Case Western Reserve U Licenses Tech for Cancer, HIV Therapy to RORA Biologics Inc

HIV cells illustration

Case Western Reserve University (CWRU) has completed an exclusive license agreement with Atlanta-based RORA Biologics Inc. (RORA-Bio) for intellectual property to develop new therapies to treat HIV and certain kinds of cancer.

The agreement gives RORA-Bio exclusive international rights to T-cell memory stem-cell (RORA cells) technologies developed by Rafick Sekaly, formerly a professor at the CWRU School of Medicine, and co-director of the Center for AIDS Research Proteomics and Systems Biology Core.

Sekaly and colleagues have pioneered groundbreaking discoveries in HIV disease progression, T-cell memory and HIV-persistence mechanisms.

RORA cells are a newly discovered, durable T-cell population associated with positive clinical outcomes in patients. Chimeric antigen receptortherapy (CAR-T) is a way for T cells-a type of white blood cell-to be altered in a lab to find and destroy cancer cells, according to the American Cancer Society.

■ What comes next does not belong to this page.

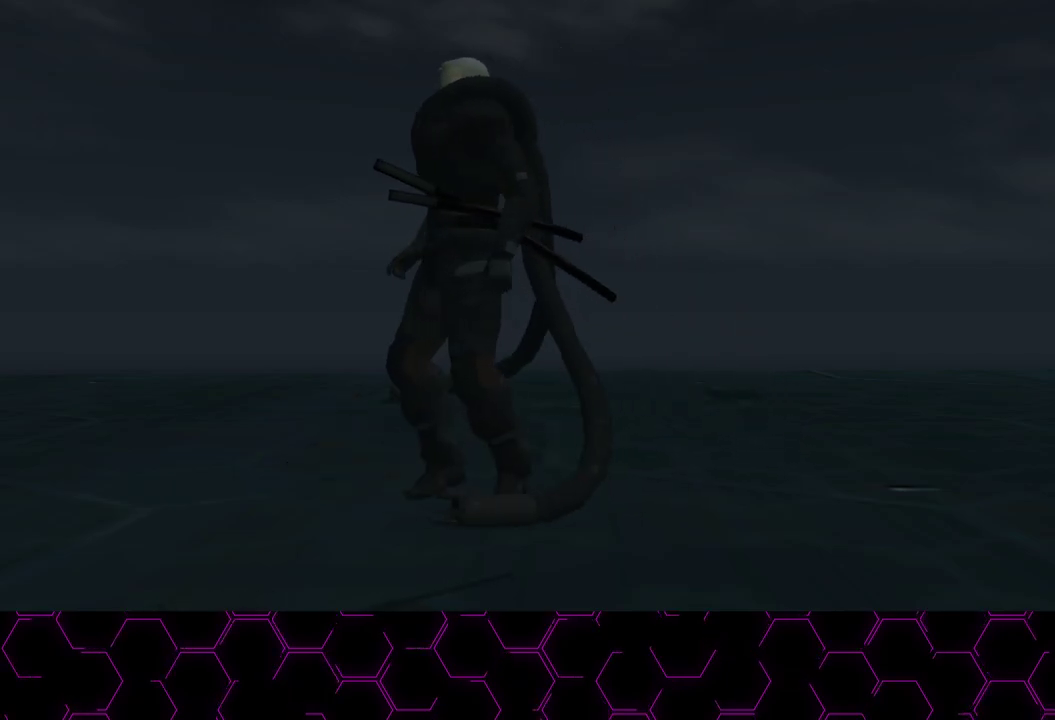
{"buttons": [], "left_stick": "center", "right_stick": "center", "events": [[67, "TRIANGLE", "down"], [133, "TRIANGLE", "up"], [217, "SQUARE", "down"], [300, "SQUARE", "up"], [367, "CIRCLE", "down"], [433, "CIRCLE", "up"]]}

RORA-Bio is using RORA cells to make novel, "first-in-class" CAR-T drugs with potential to direct more persistent attacks against tumor cells.

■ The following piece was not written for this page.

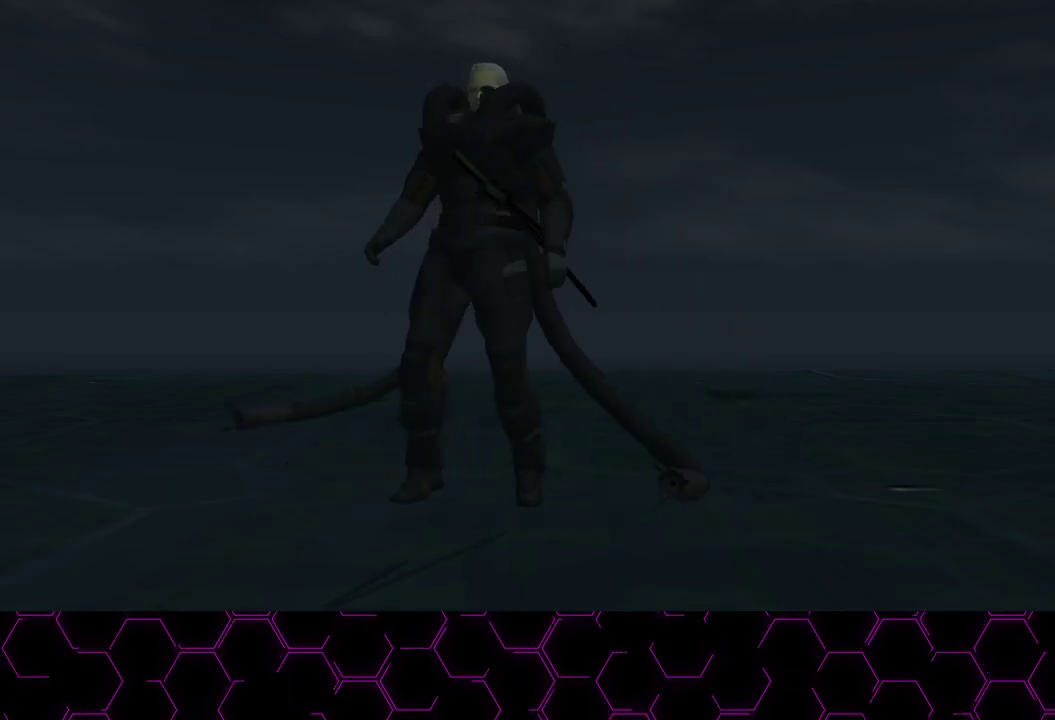
{"buttons": ["CIRCLE"], "left_stick": "center", "right_stick": "center", "events": [[17, "CROSS", "down"], [83, "CROSS", "up"], [167, "TRIANGLE", "down"], [267, "TRIANGLE", "up"], [333, "SQUARE", "down"], [417, "SQUARE", "up"], [483, "CIRCLE", "down"]]}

Gene-edited RORA cells made to resist infection are being tested for potential to offer long-term protection against the virus.

The exclusive worldwide license is in exchange for equity and other payments for products developed with the technology.

"We are eager for RORA-Bio to develop cell-based therapies for HIV and cancer using CWRU's technology," said Stacy Fening, of Case Western Reserve's Office of Technology Transfer, who managed the transaction. "The license, through a series of product development milestones, drives RORA-Bio to do just that."

"This license with Case Western Reserve University is key to helping us facilitate development and test new CAR-T and anti-HIV drugs that are potentially more long-lasting and with less side-effects than current therapies," said RORA-Bio Interim CEO Randy Berholtz.